Hazelpress hat dem «Intercept» 11'000 Nachrichten aus einer internen Wikileaks-Twittergruppe zugespielt, die aus der Zeit zwischen Mai und November 2015 stammen. Der frühere Wikileaks-Volontär hat die Chatgruppe gemäss eigenen Angaben Mitte 2015 selber aufgesetzt. Beobachtern zufolge wird der Wikileaks-Twitteraccount von Julian Assange geführt, weshalb man beim «Intercept» davon ausgeht, dass die Nachrichten von Assange selbst stammen – abschliessend lässt sich das aber nicht verifizieren, Assange hat auf eine Stellungnahme gegenüber dem Onlinemagazin verzichtet.

Von langer Hand geplant

Als herauskam, dass Wikileaks während des Wahlkampfs heimlich mit Donald Trumps Sohn korrespondierte, um Julian Assange einen australischen Botschafterposten zu vermitteln und Trump im Falle einer Niederlage dazu zu bewegen, die Wahlen als manipuliert (rigged) zu bezeichnen, kam es zum Bruch zwischen Hazelpress und Wikileaks. Er entschied sich dazu, die Enthüller zu enthüllen.

Die von ihm veröffentlichten Chats zeigen nicht nur die klare politische Positionierung von Wikileaks im amerikanischen Präsidentschaftswahlkampf zugunsten der Republikaner, sondern auch, dass diese von langer Hand geplant war und nicht erst in der Endphase des Wahlkampfs entstand. Denn hinter Wikileaks Position schien die langfristige taktische Überlegung zu stecken, dass es für einen republikanischen Präsidenten schwieriger hätte werden dürfen, Kriege anzuzetteln, als für die demokratische Überfliegerin Clinton.

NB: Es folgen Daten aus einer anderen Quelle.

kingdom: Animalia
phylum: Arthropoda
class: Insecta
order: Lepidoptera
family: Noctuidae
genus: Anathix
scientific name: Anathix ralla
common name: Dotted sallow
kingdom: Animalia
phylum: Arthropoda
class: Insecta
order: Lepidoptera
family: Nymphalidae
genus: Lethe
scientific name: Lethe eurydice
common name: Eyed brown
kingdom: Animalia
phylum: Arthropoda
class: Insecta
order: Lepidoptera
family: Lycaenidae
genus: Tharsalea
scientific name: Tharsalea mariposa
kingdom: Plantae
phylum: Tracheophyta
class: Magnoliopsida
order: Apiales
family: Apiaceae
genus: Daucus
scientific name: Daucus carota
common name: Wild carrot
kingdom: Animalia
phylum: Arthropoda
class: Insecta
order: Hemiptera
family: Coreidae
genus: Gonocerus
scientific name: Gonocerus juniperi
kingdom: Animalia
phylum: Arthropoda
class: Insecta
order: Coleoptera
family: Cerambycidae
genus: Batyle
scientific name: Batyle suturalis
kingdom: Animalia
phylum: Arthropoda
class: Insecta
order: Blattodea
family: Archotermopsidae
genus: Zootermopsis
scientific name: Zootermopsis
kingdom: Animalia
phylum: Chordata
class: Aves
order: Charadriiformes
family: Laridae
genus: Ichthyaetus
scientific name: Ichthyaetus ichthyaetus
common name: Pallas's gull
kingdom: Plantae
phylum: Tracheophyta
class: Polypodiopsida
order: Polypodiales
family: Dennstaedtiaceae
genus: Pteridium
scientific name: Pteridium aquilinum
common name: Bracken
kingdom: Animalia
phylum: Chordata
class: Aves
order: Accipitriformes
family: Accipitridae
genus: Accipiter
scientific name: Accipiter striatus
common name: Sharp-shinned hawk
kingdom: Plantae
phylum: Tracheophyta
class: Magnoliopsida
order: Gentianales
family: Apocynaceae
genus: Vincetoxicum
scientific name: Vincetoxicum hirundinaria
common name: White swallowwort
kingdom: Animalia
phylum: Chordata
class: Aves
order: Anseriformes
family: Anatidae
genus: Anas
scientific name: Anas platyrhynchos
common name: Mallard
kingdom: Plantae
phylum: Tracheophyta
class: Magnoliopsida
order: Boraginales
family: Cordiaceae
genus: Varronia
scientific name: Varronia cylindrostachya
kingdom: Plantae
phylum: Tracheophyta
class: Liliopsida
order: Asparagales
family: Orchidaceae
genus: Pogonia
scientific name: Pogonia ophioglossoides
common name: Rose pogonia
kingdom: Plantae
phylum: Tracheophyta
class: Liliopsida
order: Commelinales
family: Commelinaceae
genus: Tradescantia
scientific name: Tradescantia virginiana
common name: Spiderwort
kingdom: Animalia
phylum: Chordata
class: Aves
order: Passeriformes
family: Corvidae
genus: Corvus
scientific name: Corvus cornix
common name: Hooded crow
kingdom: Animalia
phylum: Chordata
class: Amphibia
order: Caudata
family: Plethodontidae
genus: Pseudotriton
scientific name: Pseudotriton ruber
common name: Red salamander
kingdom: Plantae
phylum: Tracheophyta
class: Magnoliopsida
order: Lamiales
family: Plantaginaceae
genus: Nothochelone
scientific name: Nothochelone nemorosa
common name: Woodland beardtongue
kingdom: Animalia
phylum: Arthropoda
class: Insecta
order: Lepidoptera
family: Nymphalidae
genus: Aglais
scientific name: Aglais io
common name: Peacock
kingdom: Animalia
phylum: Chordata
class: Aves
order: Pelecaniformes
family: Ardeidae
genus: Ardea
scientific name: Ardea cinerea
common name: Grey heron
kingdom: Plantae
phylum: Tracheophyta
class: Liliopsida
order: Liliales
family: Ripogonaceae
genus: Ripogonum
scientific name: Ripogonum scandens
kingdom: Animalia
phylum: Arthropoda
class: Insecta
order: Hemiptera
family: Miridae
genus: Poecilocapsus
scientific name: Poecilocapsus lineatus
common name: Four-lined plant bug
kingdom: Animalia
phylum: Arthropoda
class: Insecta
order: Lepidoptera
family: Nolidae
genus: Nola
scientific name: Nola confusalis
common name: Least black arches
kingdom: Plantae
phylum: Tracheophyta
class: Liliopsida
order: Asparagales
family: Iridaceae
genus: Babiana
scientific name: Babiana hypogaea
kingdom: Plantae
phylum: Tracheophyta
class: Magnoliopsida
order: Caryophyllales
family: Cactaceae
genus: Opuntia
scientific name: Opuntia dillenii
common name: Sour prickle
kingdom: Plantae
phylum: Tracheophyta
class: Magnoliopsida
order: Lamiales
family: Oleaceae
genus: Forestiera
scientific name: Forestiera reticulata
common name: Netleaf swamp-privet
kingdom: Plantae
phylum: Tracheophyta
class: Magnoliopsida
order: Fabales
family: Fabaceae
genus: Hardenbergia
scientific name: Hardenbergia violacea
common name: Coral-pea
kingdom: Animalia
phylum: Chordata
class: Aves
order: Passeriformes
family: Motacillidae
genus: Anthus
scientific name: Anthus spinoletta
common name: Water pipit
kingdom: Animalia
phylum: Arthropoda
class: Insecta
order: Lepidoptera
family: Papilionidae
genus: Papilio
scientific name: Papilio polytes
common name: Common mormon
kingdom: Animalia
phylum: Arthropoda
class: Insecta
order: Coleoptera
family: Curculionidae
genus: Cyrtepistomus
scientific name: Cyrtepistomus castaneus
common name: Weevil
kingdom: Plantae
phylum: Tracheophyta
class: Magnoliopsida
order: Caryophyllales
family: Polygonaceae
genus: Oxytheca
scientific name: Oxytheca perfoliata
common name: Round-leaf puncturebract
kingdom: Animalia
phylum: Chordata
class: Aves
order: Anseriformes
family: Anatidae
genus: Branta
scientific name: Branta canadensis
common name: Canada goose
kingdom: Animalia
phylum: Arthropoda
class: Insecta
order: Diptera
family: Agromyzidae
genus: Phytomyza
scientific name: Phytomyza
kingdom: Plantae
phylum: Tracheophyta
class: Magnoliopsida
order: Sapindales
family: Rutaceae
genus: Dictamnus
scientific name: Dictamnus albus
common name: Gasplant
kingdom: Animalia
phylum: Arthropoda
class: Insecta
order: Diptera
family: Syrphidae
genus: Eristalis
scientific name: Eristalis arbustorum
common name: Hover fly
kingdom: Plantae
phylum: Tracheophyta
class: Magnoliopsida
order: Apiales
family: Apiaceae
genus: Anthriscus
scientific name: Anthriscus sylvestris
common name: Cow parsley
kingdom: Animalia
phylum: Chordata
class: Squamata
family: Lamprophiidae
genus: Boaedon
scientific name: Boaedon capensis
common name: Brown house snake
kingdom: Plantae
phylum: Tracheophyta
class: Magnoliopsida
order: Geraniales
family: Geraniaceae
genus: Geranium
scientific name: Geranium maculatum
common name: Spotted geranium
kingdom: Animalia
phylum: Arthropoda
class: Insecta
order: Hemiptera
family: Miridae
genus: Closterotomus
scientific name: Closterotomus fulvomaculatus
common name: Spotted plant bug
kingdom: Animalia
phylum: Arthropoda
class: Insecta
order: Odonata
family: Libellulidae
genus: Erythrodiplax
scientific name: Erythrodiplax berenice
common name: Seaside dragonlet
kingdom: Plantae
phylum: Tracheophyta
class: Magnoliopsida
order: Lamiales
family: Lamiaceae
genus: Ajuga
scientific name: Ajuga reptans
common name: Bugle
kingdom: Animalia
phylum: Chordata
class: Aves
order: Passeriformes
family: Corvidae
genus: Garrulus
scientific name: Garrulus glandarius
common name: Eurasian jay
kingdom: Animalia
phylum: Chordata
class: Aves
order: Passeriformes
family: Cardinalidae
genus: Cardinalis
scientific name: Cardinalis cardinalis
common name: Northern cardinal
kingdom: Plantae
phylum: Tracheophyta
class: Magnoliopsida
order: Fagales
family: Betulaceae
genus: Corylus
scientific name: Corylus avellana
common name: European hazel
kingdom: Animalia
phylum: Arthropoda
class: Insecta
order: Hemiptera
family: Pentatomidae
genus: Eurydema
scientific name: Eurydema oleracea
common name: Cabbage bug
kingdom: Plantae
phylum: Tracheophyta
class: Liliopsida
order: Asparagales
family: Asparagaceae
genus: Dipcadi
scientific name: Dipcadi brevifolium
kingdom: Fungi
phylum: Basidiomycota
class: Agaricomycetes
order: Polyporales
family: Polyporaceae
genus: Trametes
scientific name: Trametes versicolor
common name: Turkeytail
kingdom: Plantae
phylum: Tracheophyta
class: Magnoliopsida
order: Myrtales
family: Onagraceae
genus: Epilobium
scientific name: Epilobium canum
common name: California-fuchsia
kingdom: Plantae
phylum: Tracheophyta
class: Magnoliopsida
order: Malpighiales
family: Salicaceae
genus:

Demnach hat Hillary mehr Freiheiten, Kriege zu starten, als die Republikaner – und zudem den Willen dazu. Bild: The Intercept

Die Abneigung von Wikileaks gegen Clinton war zwar spätestens nach der Veröffentlichung von über 250'000 Depeschen US-amerikanischer Botschaften im November 2010 kein Geheimnis mehr. Die damalige US-Aussenministerin wurde von der Enthüllungsplattform in der Hoffnung auf ihren Rücktritt für ihre völkerrechtlich fragwürdige Libyen-Intervention schon damals aufs schärfste kritisiert. Doch die Chatprotokolle liefern nicht nur einen ungefilterten Blick auf die politischen Ziele, die sich Wikileaks vor dem Präsidentschaftswahlkampf steckte, sondern erstmals auch auf die Mittel, die dazu eingesetzt werden sollten.

«Sei der Troll, den du in der Welt sehen willst»

So wurde im internen Gruppenchat unter anderem darüber diskutiert, wie Online-Attacken auf Politiker effektiver umgesetzt werden könnten. «Du könntest einfach deinen Account-Namen ändern und als Profilbild eine hübsche Blondine nehmen», wird den Mitgliedern im internen Gruppenchat in einer Nachricht geraten. Welchen Sinn das habe, wollte ein Mitglied wissen. «Studien zeigen, dass Bilder von attraktiven Frauen renitente Männergruppen wie Parlamentsmitglieder dazu bringen, sich zu öffnen», so die Erklärung. Ansonsten: «Eröffne einfach einen neuen Account.» Gemeint war damit ein Fake-Account.

«Eröffne einfach einen neuen Account»: Mitgliedern des internen Gruppenchats wird geraten, Fake-Accounts anzulegen. Bild: The Intercept

«Nimm eine tote Schauspielerin, wenn du dich juristisch absichern willst, denn das Bild repräsentiert ein Statement, keine Person», heisst es ein paar Zeilen weiter unten. «Hahahaha», antwortet ein Mitglied der internen Chatgruppe amüsiert. Doch scheint sich die Person nicht sicher zu sein, ob Troll-Accounte tatsächlich die richtige Antwort seien: «Mein Problem ist, dass ich mich nicht als jemand anderes ausgeben möchte.» Trotzdem sei es «eine gute Idee für zukünftige Kampagnen». Welche Kampagne das Mitglied damit meinte, ist unklar. Geschrieben wurde die Nachricht am 18. Juni 2015.